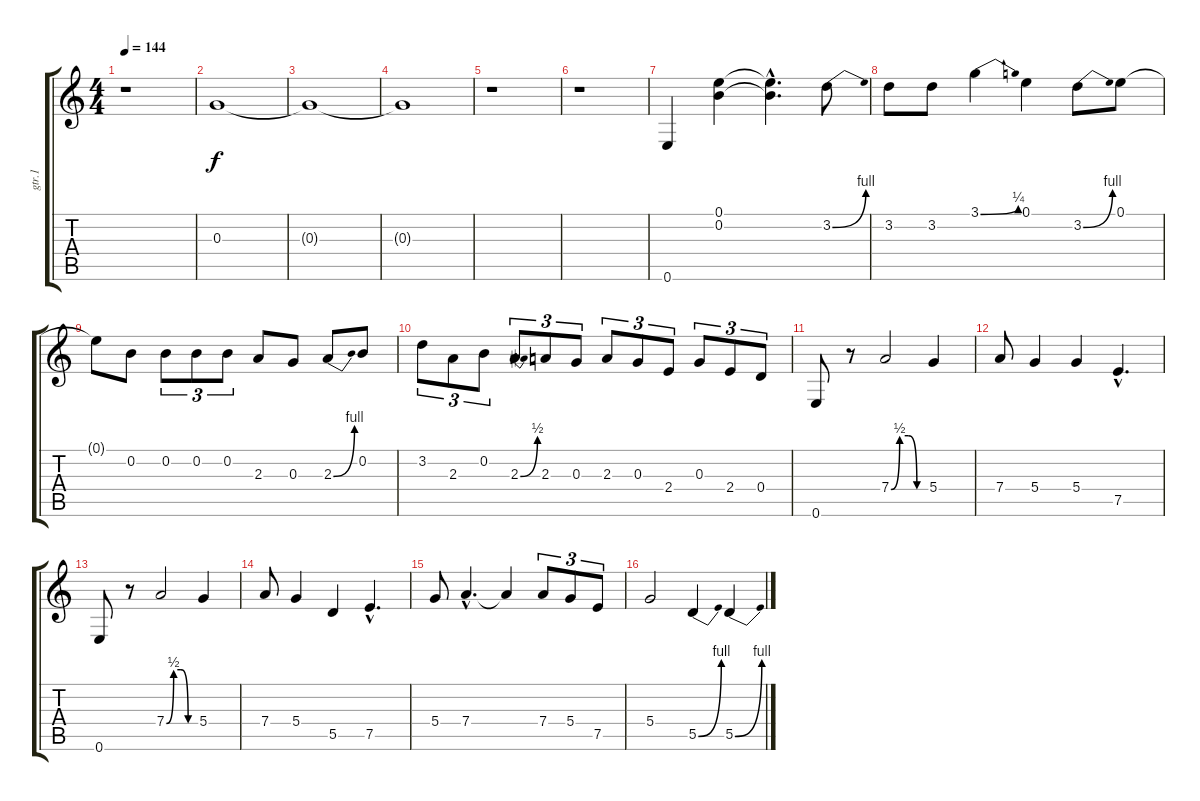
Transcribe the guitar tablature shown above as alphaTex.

\track ("gtr.1" "gtr.1") {instrument distortionguitar}
\staff {score tabs}
\tuning (E4 B3 G3 D3 A2 E2) {hide}
\ts (4 4)
\tempo 144
\clef g2
\ks c
r.1{dy f instrument distortionguitar} |
0.3.1 |
0.3{t}.1 |
0.3{t}.1 |
r.1 |
r.1 |
0.6.4 (0.1 0.2).4 (0.1{hac t} 0.2{hac t}).4{d} 3.2{be (bend 0 0 60 4)}.8 |
3.2.8 3.2.8 3.1{be (bend 0 0 60 1)}.4 0.1.4 3.2{be (bend 0 0 60 4)}.8 0.1.8 |
0.1{t}.8 0.2.8 0.2.8{tu (3 2)} 0.2.8{tu (3 2)} 0.2.8{tu (3 2)} 2.3.8 0.3.8 2.3{be (bend 0 0 60 4)}.8 0.2.8 |
3.2.8{tu (3 2)} 2.3.8{tu (3 2)} 0.2.8{tu (3 2)} 2.3{be (bend 0 0 60 2)}.8{tu (3 2)} 2.3.8{tu (3 2)} 0.3.8{tu (3 2)} 2.3.8{tu (3 2)} 0.3.8{tu (3 2)} 2.4.8{tu (3 2)} 0.3.8{tu (3 2)} 2.4.8{tu (3 2)} 0.4.8{tu (3 2)} |
0.6.8 r.8 7.4{be (custom 0 0 15 2 30 2 45 0 60 0)}.2 5.4.4 |
7.4.8 5.4.4 5.4.4 7.5{hac}.4{d} |
0.6.8 r.8 7.4{be (custom 0 0 15 2 30 2 45 0 60 0)}.2 5.4.4 |
7.4.8 5.4.4 5.5.4 7.5{hac}.4{d} |
5.4.8 7.4{hac}.4{d} 7.4{t}.4 7.4.8{tu (3 2)} 5.4.8{tu (3 2)} 7.5.8{tu (3 2)} |
5.4.2 5.5{be (bend 0 0 60 4)}.4 5.5{be (bend 0 0 60 4)}.4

+ + + +

* Exercise description *
Collect every line of the items that contains the word "instrument".

* Answer to this problem *
\track ("gtr.1" "gtr.1") {instrument distortionguitar}
r.1{dy f instrument distortionguitar} |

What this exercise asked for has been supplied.